How many lines in the records below hold the string "translate"? Please answer with the number and nothing more.

--- The data Enclosed Below ---

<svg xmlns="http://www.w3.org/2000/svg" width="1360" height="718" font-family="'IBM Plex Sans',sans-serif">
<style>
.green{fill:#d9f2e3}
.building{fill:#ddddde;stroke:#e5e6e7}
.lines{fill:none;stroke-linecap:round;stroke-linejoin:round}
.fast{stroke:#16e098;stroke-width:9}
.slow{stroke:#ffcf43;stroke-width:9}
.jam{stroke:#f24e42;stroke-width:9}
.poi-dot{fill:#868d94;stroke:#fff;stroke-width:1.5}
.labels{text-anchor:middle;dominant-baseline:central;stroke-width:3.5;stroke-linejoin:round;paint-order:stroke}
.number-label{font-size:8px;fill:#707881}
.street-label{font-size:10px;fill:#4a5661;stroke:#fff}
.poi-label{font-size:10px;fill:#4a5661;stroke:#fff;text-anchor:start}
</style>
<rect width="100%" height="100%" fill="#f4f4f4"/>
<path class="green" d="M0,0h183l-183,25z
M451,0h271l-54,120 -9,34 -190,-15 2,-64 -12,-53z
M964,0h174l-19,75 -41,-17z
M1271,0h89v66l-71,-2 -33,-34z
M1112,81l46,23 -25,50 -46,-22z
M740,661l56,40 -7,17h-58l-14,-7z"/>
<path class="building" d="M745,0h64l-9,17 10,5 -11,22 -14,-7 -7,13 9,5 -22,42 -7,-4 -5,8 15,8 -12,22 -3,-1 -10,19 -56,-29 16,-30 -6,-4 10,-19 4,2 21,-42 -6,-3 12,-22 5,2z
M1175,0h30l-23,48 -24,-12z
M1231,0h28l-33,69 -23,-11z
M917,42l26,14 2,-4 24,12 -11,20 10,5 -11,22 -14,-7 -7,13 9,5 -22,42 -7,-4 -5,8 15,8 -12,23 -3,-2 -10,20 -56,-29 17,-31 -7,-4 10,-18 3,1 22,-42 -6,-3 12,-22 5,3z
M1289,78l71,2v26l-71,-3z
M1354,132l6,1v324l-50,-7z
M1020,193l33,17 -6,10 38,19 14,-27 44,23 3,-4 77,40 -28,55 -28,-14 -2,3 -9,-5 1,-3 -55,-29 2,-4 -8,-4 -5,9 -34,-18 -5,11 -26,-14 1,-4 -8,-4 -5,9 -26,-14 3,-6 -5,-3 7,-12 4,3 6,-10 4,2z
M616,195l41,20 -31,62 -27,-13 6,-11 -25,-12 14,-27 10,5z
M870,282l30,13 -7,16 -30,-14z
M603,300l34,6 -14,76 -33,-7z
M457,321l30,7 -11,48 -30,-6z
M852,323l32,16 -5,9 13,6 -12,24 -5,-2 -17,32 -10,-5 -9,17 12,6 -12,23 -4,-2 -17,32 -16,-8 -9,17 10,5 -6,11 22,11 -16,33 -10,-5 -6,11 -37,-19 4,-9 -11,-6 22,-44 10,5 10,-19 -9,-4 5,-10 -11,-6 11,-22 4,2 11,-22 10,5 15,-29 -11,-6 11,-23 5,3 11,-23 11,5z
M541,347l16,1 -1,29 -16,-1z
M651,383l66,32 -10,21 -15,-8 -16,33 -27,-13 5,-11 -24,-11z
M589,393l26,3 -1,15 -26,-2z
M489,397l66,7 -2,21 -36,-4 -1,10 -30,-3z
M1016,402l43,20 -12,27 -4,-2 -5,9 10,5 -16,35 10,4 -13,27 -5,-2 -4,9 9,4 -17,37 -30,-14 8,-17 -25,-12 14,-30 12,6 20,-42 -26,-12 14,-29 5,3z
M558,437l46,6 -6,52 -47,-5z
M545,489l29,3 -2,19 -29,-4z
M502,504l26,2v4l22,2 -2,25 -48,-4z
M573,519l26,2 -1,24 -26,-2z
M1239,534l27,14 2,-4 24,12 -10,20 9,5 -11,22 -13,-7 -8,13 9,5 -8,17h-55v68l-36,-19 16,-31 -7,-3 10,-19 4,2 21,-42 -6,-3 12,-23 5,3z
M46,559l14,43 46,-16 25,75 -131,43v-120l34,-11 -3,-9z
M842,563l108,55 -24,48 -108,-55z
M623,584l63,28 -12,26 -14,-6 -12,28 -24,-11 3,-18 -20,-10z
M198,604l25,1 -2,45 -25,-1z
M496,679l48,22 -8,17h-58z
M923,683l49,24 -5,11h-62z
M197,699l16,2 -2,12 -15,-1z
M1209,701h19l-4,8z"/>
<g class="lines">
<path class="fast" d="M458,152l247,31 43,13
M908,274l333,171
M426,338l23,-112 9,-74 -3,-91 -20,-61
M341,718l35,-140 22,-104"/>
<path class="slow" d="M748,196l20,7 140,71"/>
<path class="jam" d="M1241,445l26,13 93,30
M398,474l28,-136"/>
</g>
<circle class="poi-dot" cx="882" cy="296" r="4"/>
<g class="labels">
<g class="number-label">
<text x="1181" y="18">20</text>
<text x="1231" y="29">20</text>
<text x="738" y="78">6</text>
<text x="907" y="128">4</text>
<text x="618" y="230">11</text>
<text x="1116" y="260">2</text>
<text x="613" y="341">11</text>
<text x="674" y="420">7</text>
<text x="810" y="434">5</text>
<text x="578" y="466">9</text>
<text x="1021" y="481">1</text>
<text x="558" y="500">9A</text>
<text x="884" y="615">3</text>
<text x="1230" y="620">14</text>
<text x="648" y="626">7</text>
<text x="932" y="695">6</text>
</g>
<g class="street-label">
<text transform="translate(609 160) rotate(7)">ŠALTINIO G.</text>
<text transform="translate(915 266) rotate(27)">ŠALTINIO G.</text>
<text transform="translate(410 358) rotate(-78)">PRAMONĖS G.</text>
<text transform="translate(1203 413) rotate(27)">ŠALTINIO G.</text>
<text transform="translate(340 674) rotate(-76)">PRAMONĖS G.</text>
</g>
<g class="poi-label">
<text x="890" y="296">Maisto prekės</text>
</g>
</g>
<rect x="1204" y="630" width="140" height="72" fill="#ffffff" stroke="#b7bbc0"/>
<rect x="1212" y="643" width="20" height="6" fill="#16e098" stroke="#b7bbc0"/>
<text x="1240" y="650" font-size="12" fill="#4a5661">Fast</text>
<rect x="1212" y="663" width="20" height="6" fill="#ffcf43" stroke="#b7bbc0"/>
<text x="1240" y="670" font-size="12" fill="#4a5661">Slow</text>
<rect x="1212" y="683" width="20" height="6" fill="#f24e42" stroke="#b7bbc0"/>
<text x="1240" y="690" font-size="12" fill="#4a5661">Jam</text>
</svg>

--- End of Enclosed The data ---

Answer space. 5